→ WHAT THE TASK REQUIRES:
Set down every record below exactly as it appears, but without the pictures.

→ DATA FOR THIS TASK:
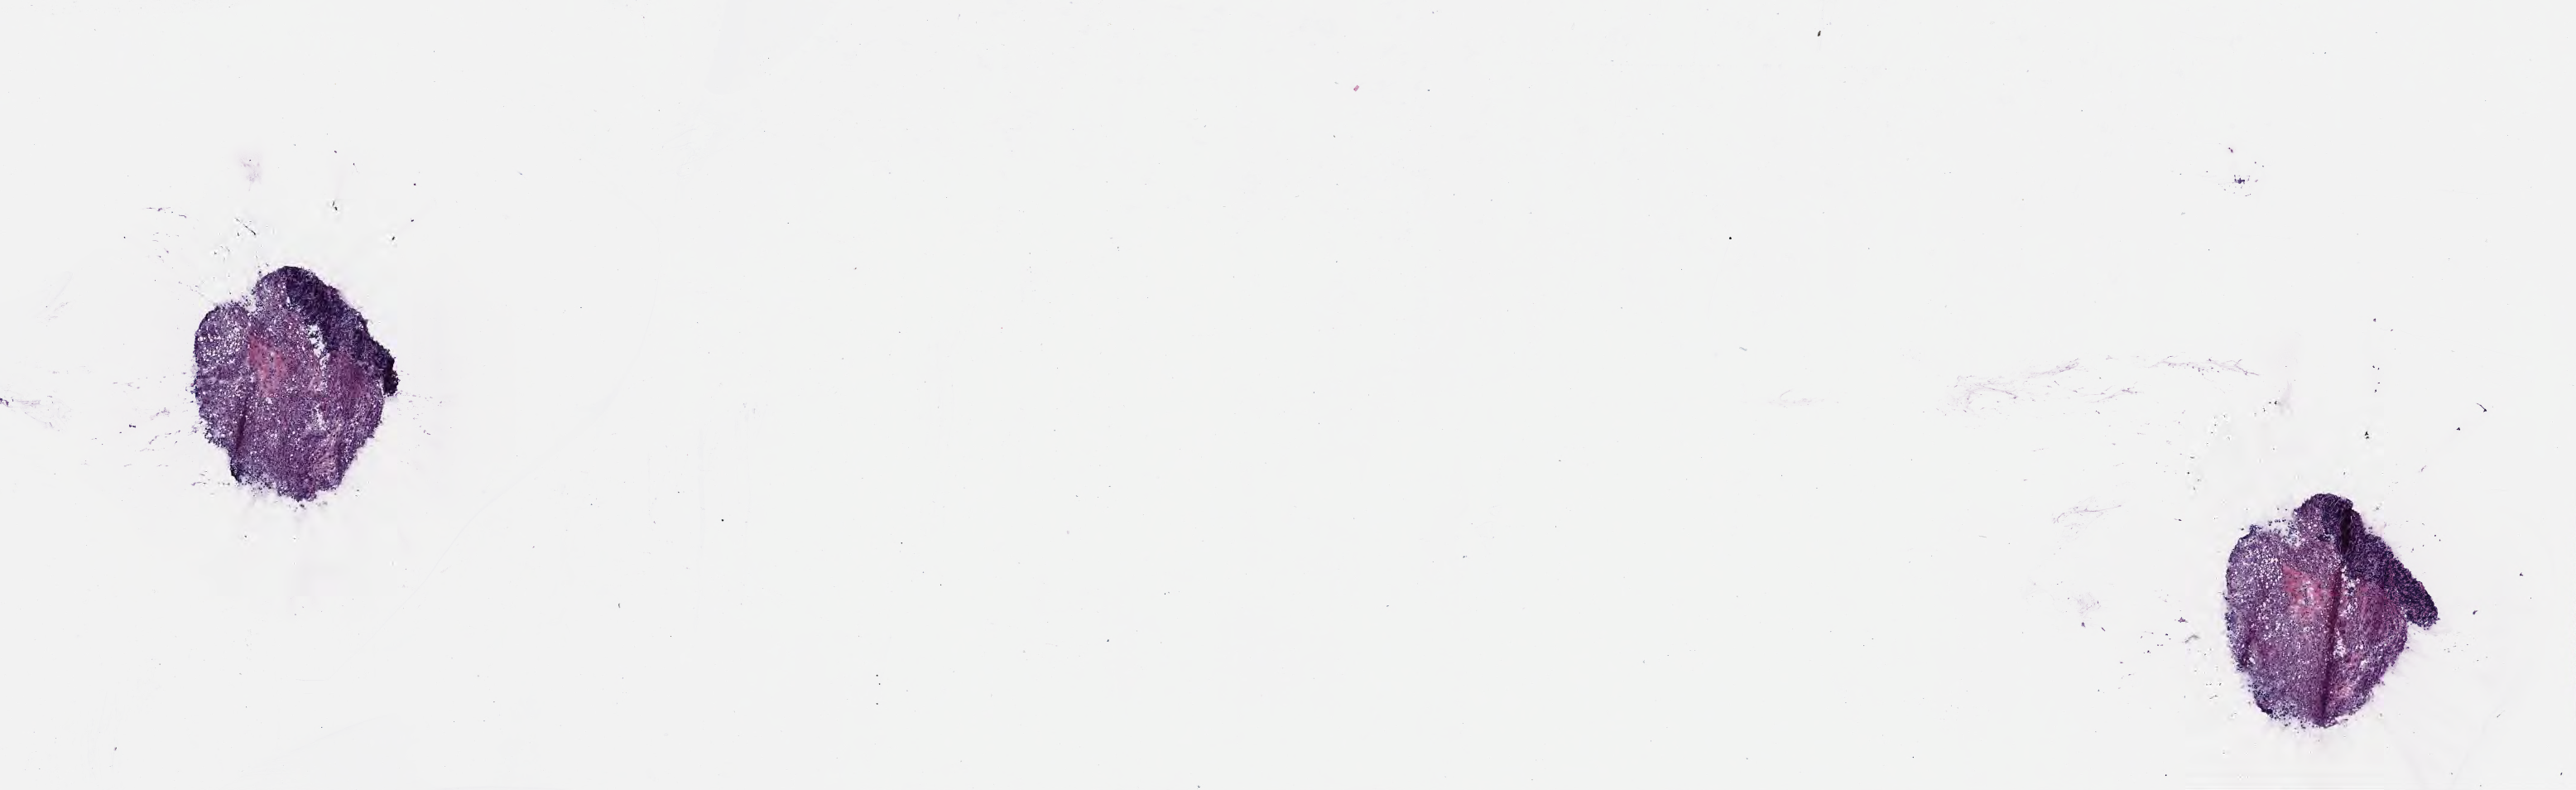
Digitized hematoxylin and eosin (H&E)-stained section, low-resolution overview of the scanned area, about 12.6 x 3.9 mm, frozen section, specimen: primary tumor, anatomic site: liver. Patient: male, age at initial diagnosis 7 years. Composition of this section per pathologist review: tumor cells 40%, tumor nuclei 50%, stromal cells 50%, necrosis 10%, normal cells 0%. Inflammatory infiltration, as recorded: lymphocyte infiltration 50%, monocyte infiltration 20%, neutrophil infiltration 10%.
- Ann Arbor stage (patient): Stage IV
- diagnosis: Burkitt lymphoma, NOS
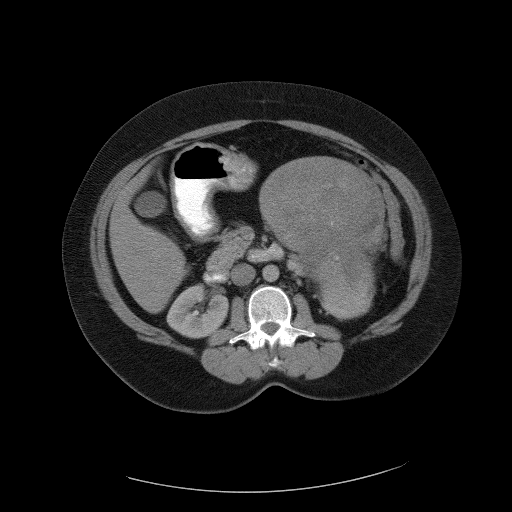
Contrast-enhanced abdominal CT, one axial slice; slice 58 of 90 in the series (ordered by position); 120 kVp; soft-tissue window (W 400 / L 40 HU); 5 mm slice thickness; 512 × 512 image matrix, field of view 480 × 480 mm. Female patient, age 55 years. From the clinical record (not read from this slice): diagnosis: adrenocortical carcinoma; tumour side: left adrenal; tumour size at pathology: 22 cm; Ki-67 index: 10 %; stage (as recorded): 3.
Outlined on this slice (semi-automatically segmented with operator editing):
- mass: bounding box [x1, y1, x2, y2] px = [261, 156, 382, 277]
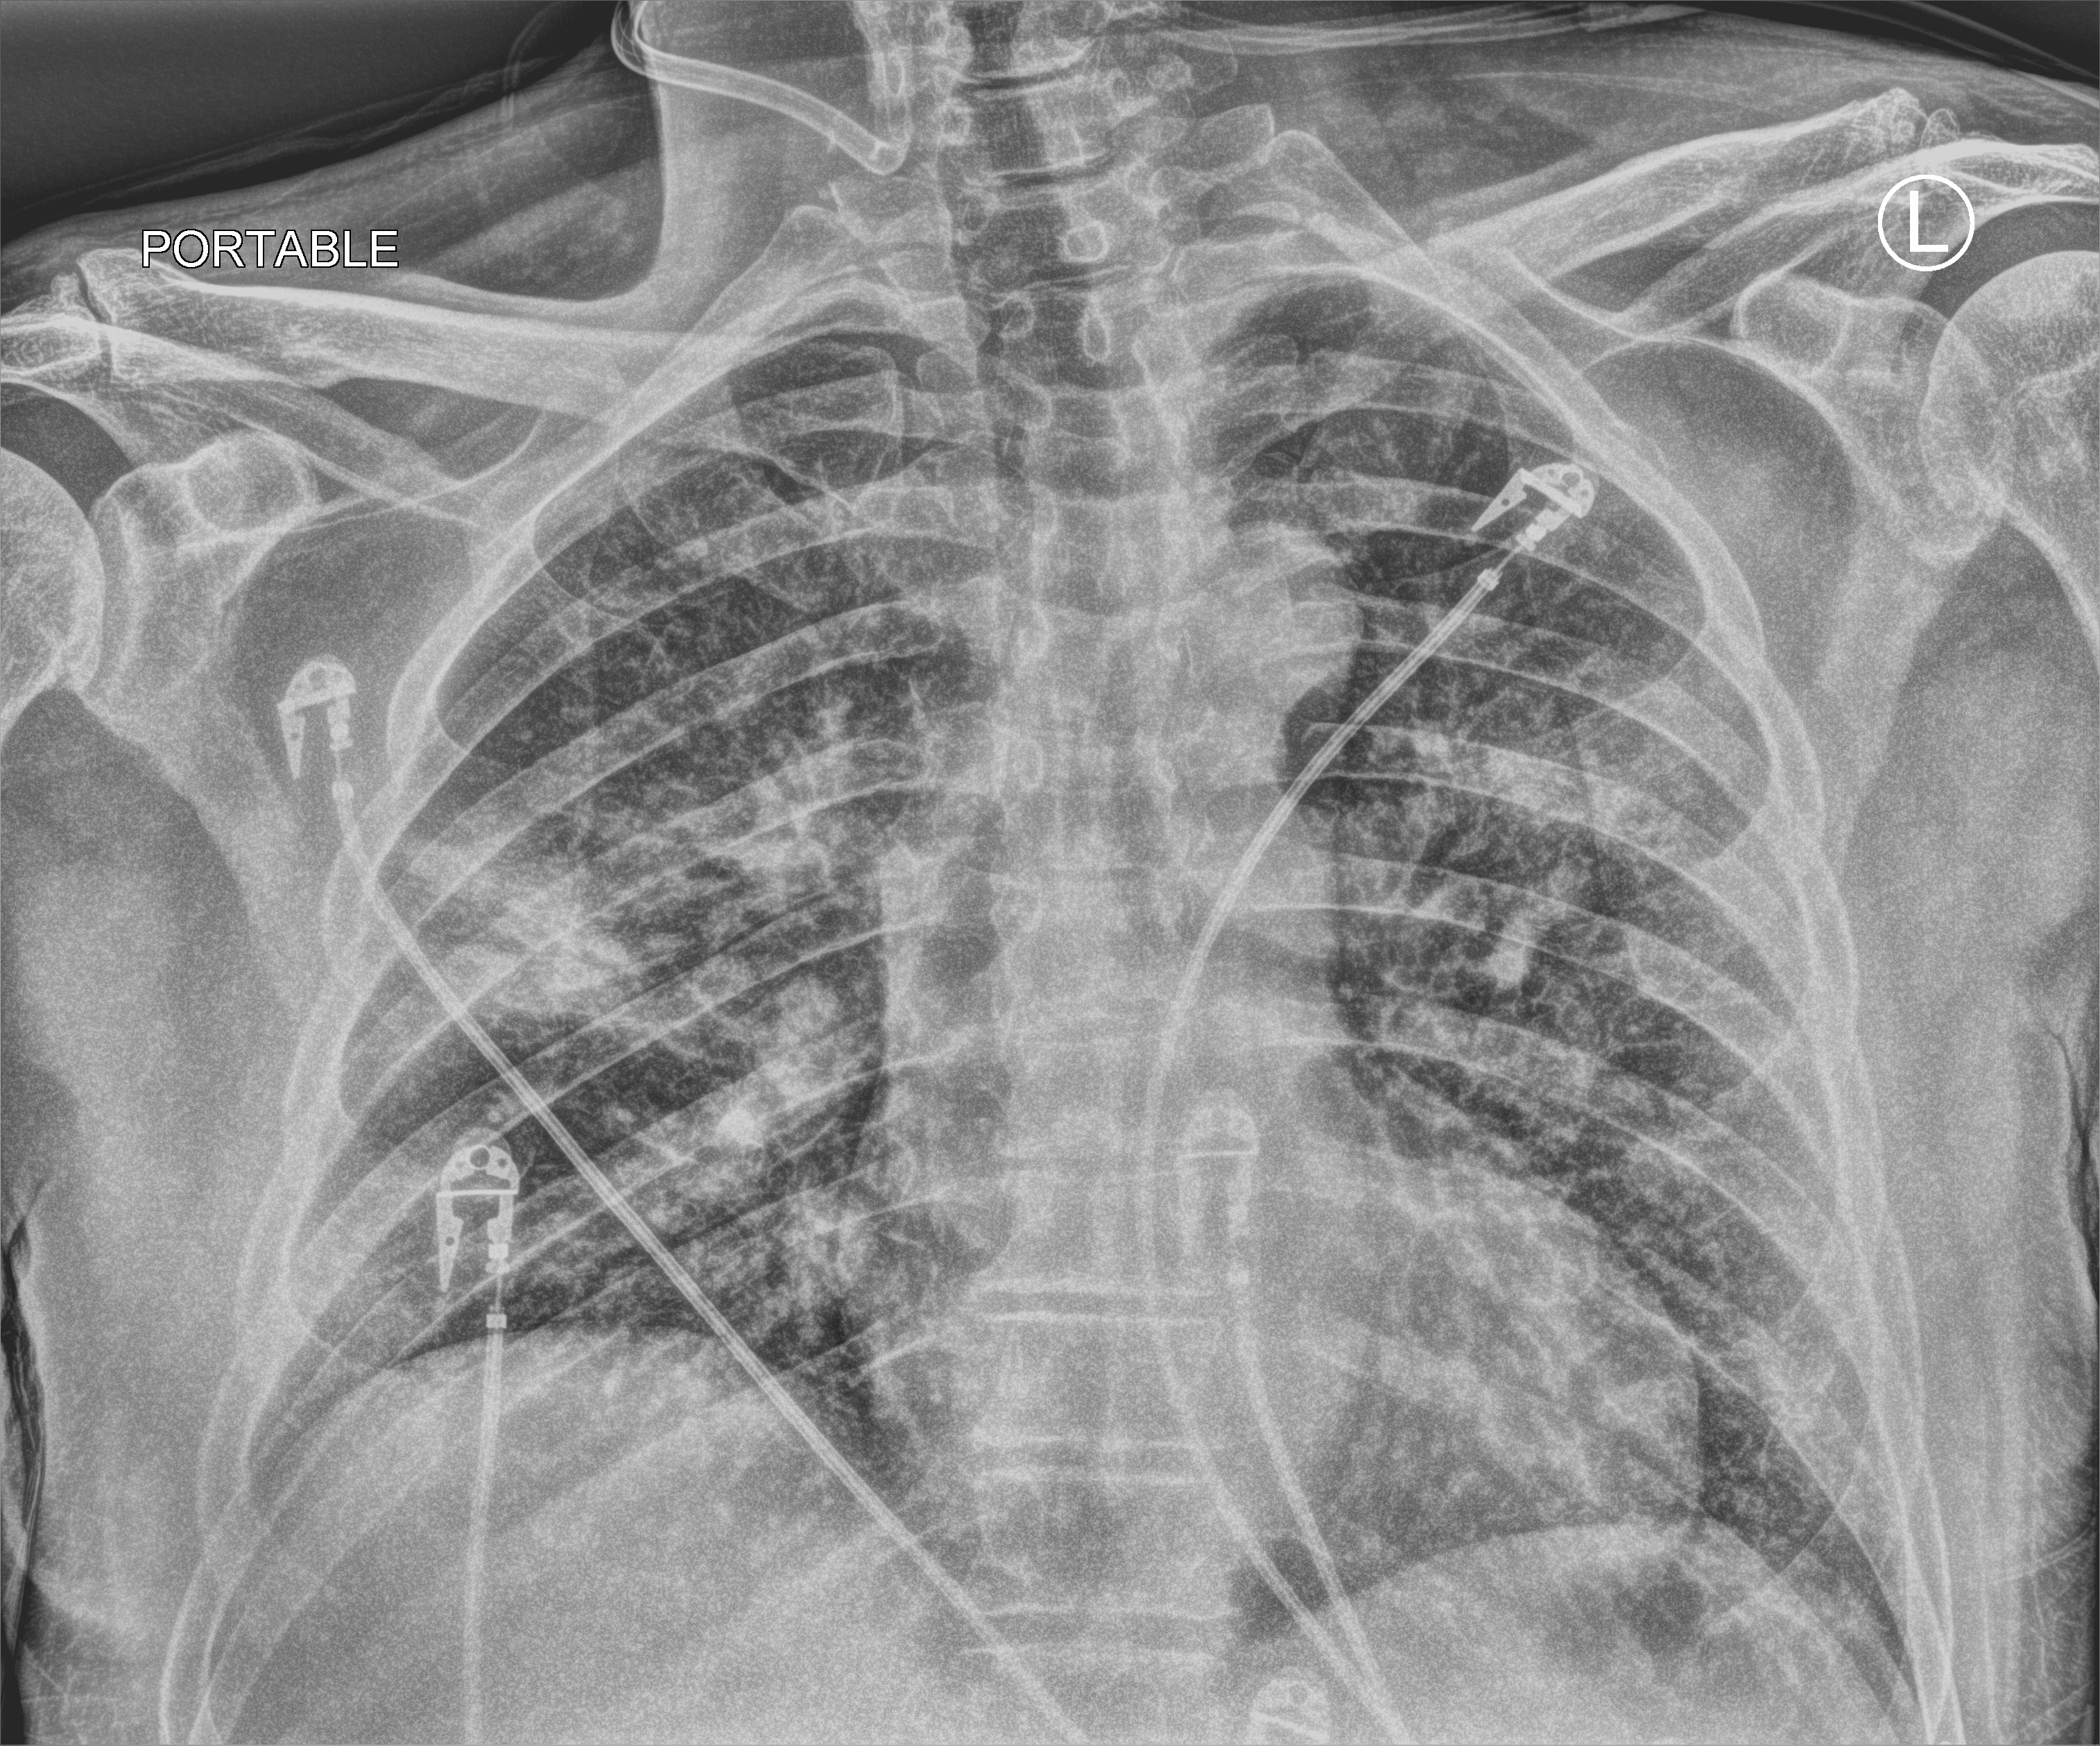
Portable chest radiograph, anteroposterior (AP) projection. Patient hospitalised with COVID-19; male, aged 18–59 years.
From the hospital-stay record, not from the radiograph (when in the stay this image was taken is not recorded): mechanically ventilated during this hospital stay: no.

→ ANSWER FOR THIS EXERCISE:
Digitized hematoxylin and eosin (H&E)-stained section, low-resolution overview of the scanned area, about 12.6 x 3.9 mm, frozen section, specimen: primary tumor, anatomic site: liver. Patient: male, age at initial diagnosis 7 years. Composition of this section per pathologist review: tumor cells 40%, tumor nuclei 50%, stromal cells 50%, necrosis 10%, normal cells 0%. Inflammatory infiltration, as recorded: lymphocyte infiltration 50%, monocyte infiltration 20%, neutrophil infiltration 10%.
- Ann Arbor stage (patient): Stage IV
- diagnosis: Burkitt lymphoma, NOS
Contrast-enhanced abdominal CT, one axial slice; slice 58 of 90 in the series (ordered by position); 120 kVp; soft-tissue window (W 400 / L 40 HU); 5 mm slice thickness; 512 × 512 image matrix, field of view 480 × 480 mm. Female patient, age 55 years. From the clinical record (not read from this slice): diagnosis: adrenocortical carcinoma; tumour side: left adrenal; tumour size at pathology: 22 cm; Ki-67 index: 10 %; stage (as recorded): 3.
Outlined on this slice (semi-automatically segmented with operator editing):
- mass: bounding box [x1, y1, x2, y2] px = [261, 156, 382, 277]
Portable chest radiograph, anteroposterior (AP) projection. Patient hospitalised with COVID-19; male, aged 18–59 years.
From the hospital-stay record, not from the radiograph (when in the stay this image was taken is not recorded): mechanically ventilated during this hospital stay: no.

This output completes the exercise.